Joo-Hyeon Lee, PhD: Modeling Lung Regeneration and Disease

MSK biologist Joo-Hyeon Lee

Dr. Joo-Hyeon Lee

Dr. Lee, who joined the Developmental Biology Program in August 2024 from the Cambridge Stem Cell Institute at the University of Cambridge in the U.K., focuses on lung stem cells to understand the processes by which they generate and maintain tissues and bring about healing. Her research explores how disruptions in these processes can lead to lung diseases, including lung cancer.

“My lab studies how stem and progenitor cells regulate their behavior to form and maintain specific tissues, and how dysregulation of this process can result in disease,” she says. “We will develop new platforms for studying this process, including genetic animal models and multicellular organoids.”

The engineering program will help the lab’s efforts to create the next generation of 3D in vitro multicellular organoid models at tissue scale. This will be combined with tissue engineering, mechanics, computational modeling, tissue scale imaging, and stem cell biology to understand how a single stem cell generates tissue. Dr. Lee looks forward to students in the program helping her with these challenges.

“MSK’s strong point is the great programs they have across a variety of disciplines, with very few barriers between the programs,” Dr. Lee says. “This makes it easy to collaborate on fundamental research questions all the way through to clinical translational science.”

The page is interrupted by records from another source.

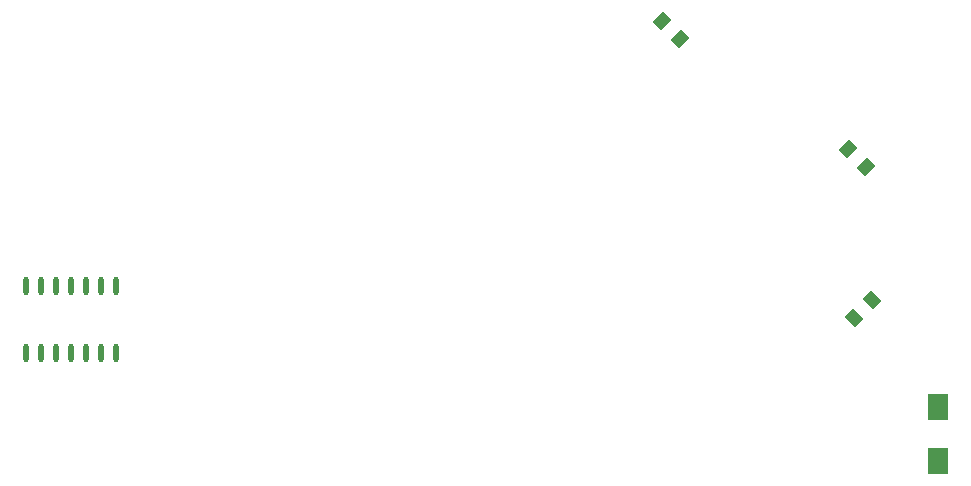
<source format=gbp>
G04*
G04 #@! TF.GenerationSoftware,Altium Limited,Altium Designer,18.1.9 (240)*
G04*
G04 Layer_Color=128*
%FSLAX25Y25*%
%MOIN*%
G70*
G01*
G75*
%ADD30O,0.01772X0.06299*%
G04:AMPARAMS|DCode=32|XSize=40mil|YSize=50mil|CornerRadius=0mil|HoleSize=0mil|Usage=FLASHONLY|Rotation=225.000|XOffset=0mil|YOffset=0mil|HoleType=Round|Shape=Rectangle|*
%AMROTATEDRECTD32*
4,1,4,-0.00354,0.03182,0.03182,-0.00354,0.00354,-0.03182,-0.03182,0.00354,-0.00354,0.03182,0.0*
%
%ADD32ROTATEDRECTD32*%

G04:AMPARAMS|DCode=43|XSize=40mil|YSize=50mil|CornerRadius=0mil|HoleSize=0mil|Usage=FLASHONLY|Rotation=315.000|XOffset=0mil|YOffset=0mil|HoleType=Round|Shape=Rectangle|*
%AMROTATEDRECTD43*
4,1,4,-0.03182,-0.00354,0.00354,0.03182,0.03182,0.00354,-0.00354,-0.03182,-0.03182,-0.00354,0.0*
%
%ADD43ROTATEDRECTD43*%

%ADD119R,0.06890X0.08661*%
D30*
X106100Y397600D02*
D03*
X101100D02*
D03*
X96100D02*
D03*
X91100D02*
D03*
X86100D02*
D03*
X81100D02*
D03*
X76100D02*
D03*
X76100Y419800D02*
D03*
X106100D02*
D03*
X101100D02*
D03*
X96100D02*
D03*
X91100D02*
D03*
X86100D02*
D03*
X81100D02*
D03*
D32*
X352252Y409108D02*
D03*
X358262Y415118D02*
D03*
D43*
X350052Y465729D02*
D03*
X356062Y459718D02*
D03*
X288262Y508218D02*
D03*
X294273Y502208D02*
D03*
D119*
X380062Y361463D02*
D03*
Y379573D02*
D03*
M02*

</source>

Maria Akhmanova, PhD: Modeling Immune Cell Migration and Invasion

MSK biologist Maria Akhmanova

Dr. Maria Akhmanova

Dr. Akhmanova, an expert in computational modeling, joined the Cell Biology Program in August 2024 from UCLA. Her laboratory focuses on migrating cells — mostly immune cells — that travel to sites of injury or infection. The research investigates the mechanical forces that enable migrating cells to squeeze between tissues and other cells to get to their destination.

“In some diseases, such as solid tumors, they cannot invade the tissue because it is too dense — many times because the cancer cells create an environment that the immune cells cannot penetrate,” Dr. Akhmanova says. “The main engineering problem we will try to solve is what are the mechanical properties of the immune cells and the tumor cells, and how their changes can influence immune infiltration.”

She expects engineering students to help shed light on the most important pieces inside the targeted cells that determine the mechanical properties and how they interact with the migrating cells trying to squeeze in. The lab members will do computational modeling — in effect, creating a digital version of the tissue — to piece together all the mechanical forces at play.

“This is a fantastic place, with researchers who are very passionate about solving scientific questions,” Dr. Akhmanova says. “I noticed that whenever I talked to scientists from the Sloan Kettering Institute, even before coming here. The environment fosters communication and creativity, which makes the institute different. I think that’s why so many discoveries are made here.”